Por lo que respecta a lo justo y lo injusto, lo bello y lo feo, ¿qué mejor juez que el público de los toros? Parte del tiempo que dura la corrida lo emplea en justipreciar y premiar las hazañas del torero, y esto de modo espontáneo, sin la guía y prejuicio de normas fijas. El propio partidismo desaparece ante la extremosidad de la aventura y el público se rinde al mérito intrínseco cuando éste recibe su prestigio de la presencia de la muerte. Los juicios de valor que los espectadores de la fiesta formulan poseen absoluta autenticidad. Se trata de una valoración colectiva en la que cada uno de los participantes aprende a juzgar con despiadada rectitud. Y aún más: no sólo aprende a valorar y juzgar respecto del hecho, tremendo por lo insólito, de la actitud de un hombre ante la muerte, sino que se enseña a buscar de todos los puntos de vista posibles para la valoración aquel que es, objetivamente, más adecuado al juicio. 
 En este aspecto, la fiesta es un continuo adiestramiento en el arte de hallar las perspectivas propicias para la justificación de los hechos. La fiesta enseña a valorar con justicia y a apreciar con
finura la validez del juicio. 

 Los toros son, desde luego, un espectáculo cruento; pero hay una clara tendencia en ello a evitar la visión de la sangre, lo que es testimonio, a mi juicio, de la creciente adecuación de la sensibilidad española a la europea.

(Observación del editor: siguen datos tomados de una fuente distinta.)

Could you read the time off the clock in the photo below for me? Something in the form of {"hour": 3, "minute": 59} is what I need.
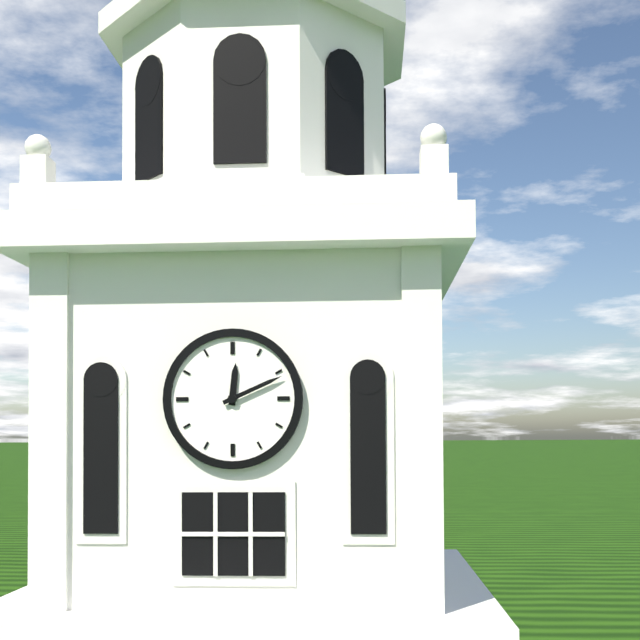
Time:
{"hour": 12, "minute": 11}
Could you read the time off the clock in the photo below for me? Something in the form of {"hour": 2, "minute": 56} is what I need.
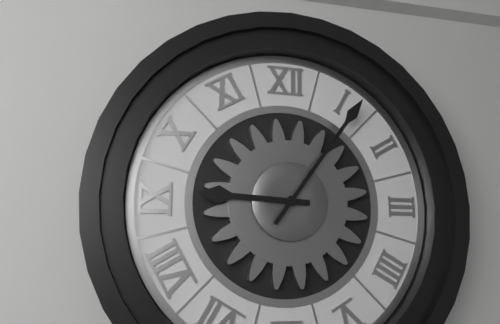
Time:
{"hour": 9, "minute": 6}
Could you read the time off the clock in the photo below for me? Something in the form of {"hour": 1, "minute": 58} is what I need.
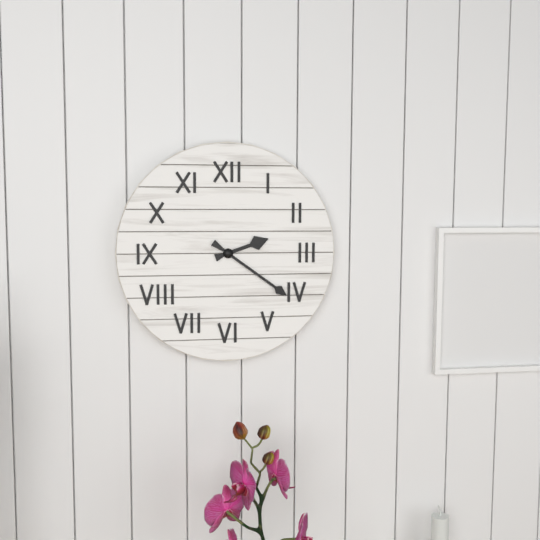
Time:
{"hour": 2, "minute": 21}
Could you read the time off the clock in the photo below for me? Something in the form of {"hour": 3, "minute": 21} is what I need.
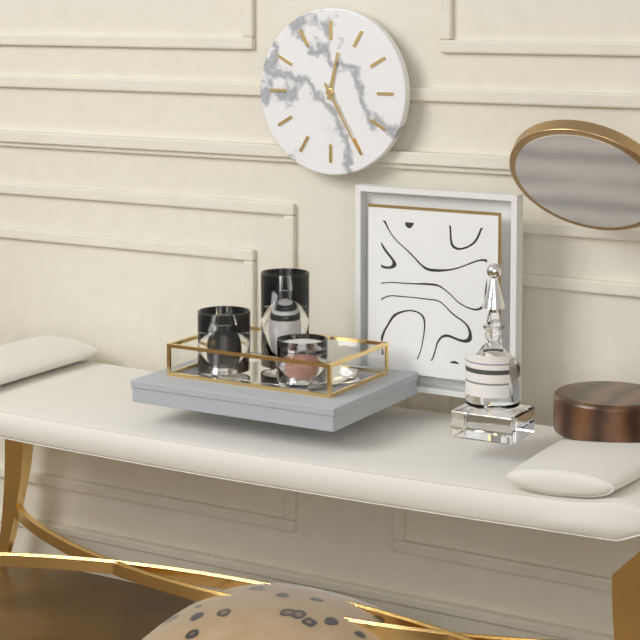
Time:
{"hour": 12, "minute": 25}
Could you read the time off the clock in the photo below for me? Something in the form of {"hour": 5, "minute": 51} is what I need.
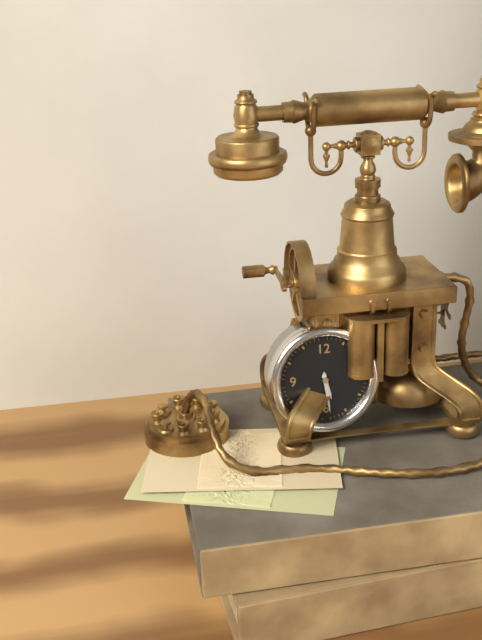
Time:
{"hour": 5, "minute": 29}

Finalizaré, por último, estas indicaciones con una observación general que replantee la cuestión del acontecimiento como testimonio y signo de una concepción del mundo. A mi juicio, los toros son un acto colectivo de fe. La afición a los toros implica la participación de una creencia; de aquí, que para el auténtico aficionado, la afición sea en cierto sentido un culto. Pero ¿creencia en qué? ¿Fe en qué? En el hombre. El espectador cree en ciertas cualidades inherentes al hombre que constituyen la hombría, y precisamente porque cree en ella va a los toros. El torero se presenta como portaestandarte de la hombría y ratifica en cada momento de la lidia que la fe en un determinado tipo de hombre en que cree el público, tiene pleno sentido y actualidad. Este tipo humano expresa a su vez el punto de vista de una determinada concepción del mundo predominante. Por esta razón el torero es un símbolo.

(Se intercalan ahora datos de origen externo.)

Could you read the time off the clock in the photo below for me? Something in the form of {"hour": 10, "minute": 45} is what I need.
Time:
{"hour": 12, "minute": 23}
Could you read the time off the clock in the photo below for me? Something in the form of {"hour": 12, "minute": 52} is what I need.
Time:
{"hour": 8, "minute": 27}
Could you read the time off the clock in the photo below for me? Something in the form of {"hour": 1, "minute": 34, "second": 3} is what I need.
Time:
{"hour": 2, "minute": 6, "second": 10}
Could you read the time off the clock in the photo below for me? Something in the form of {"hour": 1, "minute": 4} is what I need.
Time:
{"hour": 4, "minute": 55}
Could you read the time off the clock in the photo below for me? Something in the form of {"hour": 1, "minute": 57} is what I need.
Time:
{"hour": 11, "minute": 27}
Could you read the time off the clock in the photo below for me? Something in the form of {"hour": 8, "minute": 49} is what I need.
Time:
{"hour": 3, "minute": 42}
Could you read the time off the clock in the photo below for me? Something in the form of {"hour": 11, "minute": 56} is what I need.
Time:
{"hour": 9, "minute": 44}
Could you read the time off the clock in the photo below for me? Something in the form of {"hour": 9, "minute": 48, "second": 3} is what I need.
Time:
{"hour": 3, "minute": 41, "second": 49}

Quizá desde esta perspectiva pudiera esclarecerse el peculiar significado del insulto en la fiesta. Se ha observado repetidas veces que el público de los toros es singularmente hábil en el insulto, que sabe elevar a la categoría de sarcasmo, sin que pierda por ello violencia la injuria en cuanto tal. Es un modo profundo y personal de insultar; en el que lejos de ser el denuesto puro grito o exclamación indignada, conserva todos los matices de la ofensa ad hominem. Esta intencionalidad concreta, más la ironía, que existe casi siempre, dan al insulto taurino un especial vigor y un tono sarcástico característicos. Ordinariamente el insulto brota con extraordinaria violencia cuando el diestro da señales de miedo. El público lo increpa con pasión, aludiendo a las cualidades que definen la hombría, y propende incluso a la agresión personal. No se trata, por lo común, de un insulto colectivo, sino un colectivo insultar. El torero se transforma en una entidad multivalente, relacionada con cada uno de los espectadores de modo propio y diferenciado por medio del insulto, que el espectador taurino es una injuria trabada de “hombre a hombre”, y no simplemente una reacción colectiva de desagrado. 
Al primer momento de arrebato sigue una actitud irónica que pone en el insulto un matiz sarcástico. Las expresión que con más fidelidad recoge esta actitud es la de “eso también lo hago yo”, en la que se transparenta la nota peculiar del improperio taurino; a saber, la decepción.


Si la presencia de una multitud de espectadores en la plaza acredita la fe en la hombría y en lo que ésta significa, la decepción implica la pérdida de esa misma fe, pérdida que afecta a los supuestos irracionales en los que está, y desde los que piensa y obra todo humano. De aquí la tremenda violencia inicial del insulto taurino y la postura escéptica, envuelta en el amargo humorismo del improperio sarcástico. Sin embargo, la fe vinculada al subsuelo irracional de una concepción del mundo es tan firme que, pese a todas las decepciones, persevera en la esperanza, y el espectador taurino acude una y otra vez al coso a revalidar su creencia.